Working more collaboratively, suppliers and buyers can unlock new sources of value, drive innovation and product development, redesign more efficient processes, remodel more resilient supply chains, reduce waste, eliminate redundancies, and even pool and optimise their collective purchasing power. Further opportunities include improved capacity management, forecasting and sales and operations planning to improve service levels and mitigate operational risks.

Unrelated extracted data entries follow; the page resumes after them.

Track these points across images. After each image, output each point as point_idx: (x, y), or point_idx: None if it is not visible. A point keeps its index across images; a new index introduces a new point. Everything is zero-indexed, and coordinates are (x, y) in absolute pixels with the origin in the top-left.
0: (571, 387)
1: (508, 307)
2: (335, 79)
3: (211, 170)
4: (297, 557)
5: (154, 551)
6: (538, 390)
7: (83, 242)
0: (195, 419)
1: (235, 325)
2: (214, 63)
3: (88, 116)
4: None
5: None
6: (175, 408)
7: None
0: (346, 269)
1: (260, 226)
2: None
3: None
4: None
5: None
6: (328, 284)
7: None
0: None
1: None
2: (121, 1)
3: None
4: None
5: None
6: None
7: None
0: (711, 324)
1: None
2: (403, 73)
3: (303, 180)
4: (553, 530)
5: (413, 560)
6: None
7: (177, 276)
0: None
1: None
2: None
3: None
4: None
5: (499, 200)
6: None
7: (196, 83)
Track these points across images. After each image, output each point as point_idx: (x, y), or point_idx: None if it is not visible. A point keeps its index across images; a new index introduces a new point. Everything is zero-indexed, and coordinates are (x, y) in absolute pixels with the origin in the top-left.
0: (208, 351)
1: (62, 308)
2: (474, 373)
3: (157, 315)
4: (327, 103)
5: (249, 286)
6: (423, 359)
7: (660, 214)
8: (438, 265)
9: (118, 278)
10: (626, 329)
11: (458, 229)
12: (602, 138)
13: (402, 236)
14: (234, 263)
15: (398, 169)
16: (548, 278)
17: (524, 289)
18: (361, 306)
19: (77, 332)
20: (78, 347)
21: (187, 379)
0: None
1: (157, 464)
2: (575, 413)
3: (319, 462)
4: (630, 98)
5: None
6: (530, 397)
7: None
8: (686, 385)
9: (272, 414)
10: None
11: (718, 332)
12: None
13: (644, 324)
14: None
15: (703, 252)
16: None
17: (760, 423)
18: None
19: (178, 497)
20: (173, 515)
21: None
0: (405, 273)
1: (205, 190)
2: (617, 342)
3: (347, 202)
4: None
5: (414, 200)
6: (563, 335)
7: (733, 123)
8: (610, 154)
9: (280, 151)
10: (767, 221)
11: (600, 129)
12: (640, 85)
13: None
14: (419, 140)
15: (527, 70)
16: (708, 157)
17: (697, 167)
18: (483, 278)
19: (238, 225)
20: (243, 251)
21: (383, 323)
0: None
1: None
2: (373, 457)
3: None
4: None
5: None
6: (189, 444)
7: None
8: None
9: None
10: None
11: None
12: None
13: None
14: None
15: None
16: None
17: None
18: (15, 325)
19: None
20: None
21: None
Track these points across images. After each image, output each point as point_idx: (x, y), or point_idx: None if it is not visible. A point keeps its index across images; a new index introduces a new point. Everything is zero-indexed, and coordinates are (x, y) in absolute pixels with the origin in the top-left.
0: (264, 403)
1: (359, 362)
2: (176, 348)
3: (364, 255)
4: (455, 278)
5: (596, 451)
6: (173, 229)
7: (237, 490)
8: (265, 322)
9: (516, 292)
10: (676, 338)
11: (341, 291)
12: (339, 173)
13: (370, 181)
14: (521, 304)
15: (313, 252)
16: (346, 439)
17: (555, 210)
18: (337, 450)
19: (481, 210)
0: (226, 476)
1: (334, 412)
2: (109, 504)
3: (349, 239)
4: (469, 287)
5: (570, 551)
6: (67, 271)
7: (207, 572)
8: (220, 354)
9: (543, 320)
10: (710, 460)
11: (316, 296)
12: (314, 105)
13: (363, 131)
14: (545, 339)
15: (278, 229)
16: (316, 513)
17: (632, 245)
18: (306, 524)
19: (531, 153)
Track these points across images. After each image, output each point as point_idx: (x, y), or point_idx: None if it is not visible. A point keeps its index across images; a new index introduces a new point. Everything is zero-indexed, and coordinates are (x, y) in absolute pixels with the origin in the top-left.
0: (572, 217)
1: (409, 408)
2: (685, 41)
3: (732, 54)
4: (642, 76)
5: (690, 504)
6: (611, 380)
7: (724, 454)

To get there, procurement teams must re-engage with suppliers, reset expectations, and focus on building long-term partnerships that are based on trust, collaboration, and mutual success.

  1. Agility

In today’s fast-paced business environment, where disruptions can occur to either supply or demand at any given moment, agility is key. Procurement teams must be able to adapt quickly to changing market conditions, fluctuating customer demands, and the now omnipresent supply chain disruptions. This means having the flexibility to adjust procurement and inventory management strategies on the fly, leveraging data and insights to make informed decisions and meet changing demands while taking advantage of improvement opportunities.

To gain an understanding of your agility and where there is room for improvement, try answering the following questions:

  • How fast can your supply chain react to changes in demand or supply?
  • How much change in demand or supply can be absorbed by the supply chain, and within what time period?
  • How quickly can you design, produce, and distribute a new product?

New product introductions, short lead times, varying volumes, and a geographically diverse supplier base can all bring added volatility and complexity when trying to build agility and must be strategically managed. For this reason, agility must be a corporate-wide objective, ensuring your executives and their actions are all in alignment.

  1. Risk

Finally, 2023 saw a magnitude of risks from geopolitical conflicts to rising raw material & energy costs to fluctuations in global demand. With such supply chain risks on the rise, procurement teams must proactively identify and mitigate them. This means developing a risk management strategy that focuses on identifying potential threats, assessing the probability of events, analysing the potential impact, and setting a formal action plan to reduce time-to-action and minimise disruption.

However, supply chain risk management is a highly complex process that faces significant challenges, mainly:

  • Gaining supply chain transparency is difficult due to the complexity of modern supply chains and the hundreds or thousands of suppliers involved.
  • The scope and scale of risk require a vast amount of resources to tackle while analysing the likelihood and severity of risks can be extremely difficult, if not impossible, to ascertain, thereby impeding your ability to quantify, address and appropriately mitigate. For example, how many employees fail to follow cybersecurity best practices and how often, creating a vulnerability point for cyber-attacks? Can you see into the Nth layer of your supply base to identify concentration risks?
  • Proprietary information (such as product formulations and raw material suppliers) often restricts progress, limiting visibility into your Tier 2+ suppliers.

Again, there are technological solutions that can help with these challenges, allowing you to monitor your movement of goods in real-time, helping you map your multi-tier supply chain, monitoring areas of risk, setting risk tolerances, and providing warnings if they come within reach, and even prescribing action plans, with push notifications sent to your inbox.

By digitalising the process and minimising the time required for suppliers, you may also have more luck in gaining their cooperation in your risk management efforts.

 

Final Word

For the unforeseeable future, supply chain leaders will continue to battle disruption. However, by focusing on these five areas, all of which support and enable one another, leaders can ensure progress on all fronts and safeguard profits, brand reputation, and long-term viability and growth.